→ **Work instructions**
1) Reproduce the stretch of the pandas post from "My apologizes for" through "then using df.groupby()" without any changes.
2) Render this sentence from the pandas post in Spanish: "This CSV tracks all the times a machine was turned on and logs that time."

→ **Page text**
══════════════════════════════

My apologizes for the title, I can't think of a better one. I have a csv files that I am reading to a dataframe. This CSV tracks all the times a machine was turned on and logs that time. I am converting the time to a timestamp, and then using df.groupby()
to count all the occurrences within an hour. The data looks like this within the dataframe:
Machines Used per Hour Revenue per Hour
Timestamp
2021-08-22 06:00:00 4 14.00
2021-08-22 08:00:00 1 4.25
2021-08-22 09:00:00 8 32.75
2021-08-22 10:00:00 14 63.75
The issue I am running into, is that I can grab the data for the Machines used per hour and Revenue per hour, but I cannot grab the timestamp. I'd like to push into my database the timestamp as it is displayed in the dataframe, but it is not an actual column and I can't find a way to grab it by itself. Here is my code:
df = wr.s3.read_csv(path=[f's3://{csvList[i].bucket_name}/{csvList[i].key}'])
df['Timestamp'] = pd.to_datetime(df['Timestamp'])
hourlyMachineUseCount = (df.groupby(df['Timestamp'].dt.floor('h'))['Machine Name'].count()) # Sorts by day, counting amount of machines used per hour
totalHourlyRevenue = (df.groupby(df['Timestamp'].dt.floor('h'))['Total Revenue'].sum()) # Gives back the total revenue per hour per day
hours = (df.groupby(df['Timestamp'].dt.floor('h'))['Timestamp'])
machineAndRevenuePerHourDF = pd.DataFrame()

══════════════════════════════

→ **Available data**
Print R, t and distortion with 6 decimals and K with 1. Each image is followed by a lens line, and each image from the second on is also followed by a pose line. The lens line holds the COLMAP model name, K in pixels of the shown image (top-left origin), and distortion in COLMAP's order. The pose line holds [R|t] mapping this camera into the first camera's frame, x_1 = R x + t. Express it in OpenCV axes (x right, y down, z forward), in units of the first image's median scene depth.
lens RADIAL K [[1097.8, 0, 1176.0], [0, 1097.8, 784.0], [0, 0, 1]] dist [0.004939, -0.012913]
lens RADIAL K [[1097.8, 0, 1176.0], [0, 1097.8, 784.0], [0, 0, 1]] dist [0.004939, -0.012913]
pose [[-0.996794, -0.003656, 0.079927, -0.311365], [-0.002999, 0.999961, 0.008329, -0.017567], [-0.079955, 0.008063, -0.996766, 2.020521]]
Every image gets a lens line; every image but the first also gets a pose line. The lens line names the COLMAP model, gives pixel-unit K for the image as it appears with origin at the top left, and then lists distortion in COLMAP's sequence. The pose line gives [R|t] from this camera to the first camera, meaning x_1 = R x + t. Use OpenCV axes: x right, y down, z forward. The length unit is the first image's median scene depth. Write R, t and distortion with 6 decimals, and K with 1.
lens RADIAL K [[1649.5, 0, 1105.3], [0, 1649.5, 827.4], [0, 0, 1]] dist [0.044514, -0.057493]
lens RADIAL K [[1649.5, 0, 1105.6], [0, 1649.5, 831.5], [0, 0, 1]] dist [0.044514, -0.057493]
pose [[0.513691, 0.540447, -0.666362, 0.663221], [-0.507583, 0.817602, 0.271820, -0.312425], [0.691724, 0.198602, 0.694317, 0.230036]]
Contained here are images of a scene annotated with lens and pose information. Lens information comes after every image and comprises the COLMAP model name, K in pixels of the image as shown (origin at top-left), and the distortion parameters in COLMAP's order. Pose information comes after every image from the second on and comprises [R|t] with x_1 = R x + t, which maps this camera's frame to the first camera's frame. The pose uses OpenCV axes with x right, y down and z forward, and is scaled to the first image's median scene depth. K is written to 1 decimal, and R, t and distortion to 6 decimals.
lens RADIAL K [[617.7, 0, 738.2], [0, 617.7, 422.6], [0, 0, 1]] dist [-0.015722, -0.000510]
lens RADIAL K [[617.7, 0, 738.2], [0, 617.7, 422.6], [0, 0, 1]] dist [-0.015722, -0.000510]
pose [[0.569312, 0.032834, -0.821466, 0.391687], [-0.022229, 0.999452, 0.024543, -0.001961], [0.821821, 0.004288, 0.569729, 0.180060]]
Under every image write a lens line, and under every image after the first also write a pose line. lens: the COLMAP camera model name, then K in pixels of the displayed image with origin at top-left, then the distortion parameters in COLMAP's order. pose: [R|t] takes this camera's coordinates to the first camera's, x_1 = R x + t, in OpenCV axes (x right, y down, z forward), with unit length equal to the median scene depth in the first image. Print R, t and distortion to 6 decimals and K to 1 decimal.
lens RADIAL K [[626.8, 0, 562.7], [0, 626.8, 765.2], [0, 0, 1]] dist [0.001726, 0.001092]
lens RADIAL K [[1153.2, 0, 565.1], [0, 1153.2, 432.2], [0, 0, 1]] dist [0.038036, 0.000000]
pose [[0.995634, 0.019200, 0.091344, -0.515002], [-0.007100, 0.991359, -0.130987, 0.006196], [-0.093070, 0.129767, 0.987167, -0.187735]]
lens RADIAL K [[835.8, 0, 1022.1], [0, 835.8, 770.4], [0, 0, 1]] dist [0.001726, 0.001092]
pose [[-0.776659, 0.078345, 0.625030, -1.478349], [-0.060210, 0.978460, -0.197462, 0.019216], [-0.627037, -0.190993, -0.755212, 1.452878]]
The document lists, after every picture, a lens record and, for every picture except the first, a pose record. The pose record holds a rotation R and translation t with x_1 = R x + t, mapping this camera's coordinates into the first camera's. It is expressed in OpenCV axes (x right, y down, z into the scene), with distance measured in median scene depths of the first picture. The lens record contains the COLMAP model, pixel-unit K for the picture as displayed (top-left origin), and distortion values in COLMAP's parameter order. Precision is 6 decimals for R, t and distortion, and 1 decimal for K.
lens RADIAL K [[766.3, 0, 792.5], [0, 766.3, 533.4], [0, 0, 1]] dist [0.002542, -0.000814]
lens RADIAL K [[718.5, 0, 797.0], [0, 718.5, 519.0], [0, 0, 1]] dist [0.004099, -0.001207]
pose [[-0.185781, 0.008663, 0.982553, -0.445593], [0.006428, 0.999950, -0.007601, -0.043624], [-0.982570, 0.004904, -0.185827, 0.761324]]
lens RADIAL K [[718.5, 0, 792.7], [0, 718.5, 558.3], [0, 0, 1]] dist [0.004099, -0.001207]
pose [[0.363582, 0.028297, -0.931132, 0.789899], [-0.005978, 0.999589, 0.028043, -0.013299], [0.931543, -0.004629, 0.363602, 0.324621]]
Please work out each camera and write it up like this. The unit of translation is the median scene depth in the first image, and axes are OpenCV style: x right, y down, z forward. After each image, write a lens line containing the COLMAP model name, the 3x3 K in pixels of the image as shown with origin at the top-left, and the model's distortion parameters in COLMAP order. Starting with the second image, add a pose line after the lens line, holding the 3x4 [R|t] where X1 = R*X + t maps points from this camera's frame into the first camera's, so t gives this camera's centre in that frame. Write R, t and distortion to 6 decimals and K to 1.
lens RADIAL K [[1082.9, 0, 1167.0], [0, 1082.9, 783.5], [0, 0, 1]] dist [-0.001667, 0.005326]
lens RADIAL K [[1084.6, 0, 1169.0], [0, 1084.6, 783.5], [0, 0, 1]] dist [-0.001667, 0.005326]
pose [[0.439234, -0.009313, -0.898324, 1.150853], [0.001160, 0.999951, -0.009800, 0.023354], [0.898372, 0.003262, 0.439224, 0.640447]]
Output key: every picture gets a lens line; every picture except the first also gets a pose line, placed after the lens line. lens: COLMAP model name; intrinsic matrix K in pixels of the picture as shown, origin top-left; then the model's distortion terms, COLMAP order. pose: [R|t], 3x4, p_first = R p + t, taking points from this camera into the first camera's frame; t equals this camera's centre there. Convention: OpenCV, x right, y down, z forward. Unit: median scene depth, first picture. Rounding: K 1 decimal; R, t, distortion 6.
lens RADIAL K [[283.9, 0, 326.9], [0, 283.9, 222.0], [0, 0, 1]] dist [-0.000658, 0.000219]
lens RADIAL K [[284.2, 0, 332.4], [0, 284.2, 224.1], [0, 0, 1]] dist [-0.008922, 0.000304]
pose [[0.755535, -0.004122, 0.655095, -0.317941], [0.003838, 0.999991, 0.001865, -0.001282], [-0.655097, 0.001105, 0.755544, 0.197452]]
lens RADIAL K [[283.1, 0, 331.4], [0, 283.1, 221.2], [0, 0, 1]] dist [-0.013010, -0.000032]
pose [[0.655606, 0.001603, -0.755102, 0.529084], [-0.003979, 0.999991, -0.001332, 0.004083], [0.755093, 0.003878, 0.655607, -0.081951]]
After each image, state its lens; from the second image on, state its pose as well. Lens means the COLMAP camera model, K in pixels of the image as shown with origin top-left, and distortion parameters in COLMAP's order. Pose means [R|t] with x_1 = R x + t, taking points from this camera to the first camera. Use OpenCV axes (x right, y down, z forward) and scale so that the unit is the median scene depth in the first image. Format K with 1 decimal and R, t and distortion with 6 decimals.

══════════════════════════════

→ **Task results**
1)
My apologizes for the title, I can't think of a better one. I have a csv files that I am reading to a dataframe. This CSV tracks all the times a machine was turned on and logs that time. I am converting the time to a timestamp, and then using df.groupby()

2) Este CSV registra todas las veces que se encendió una máquina y anota esa hora.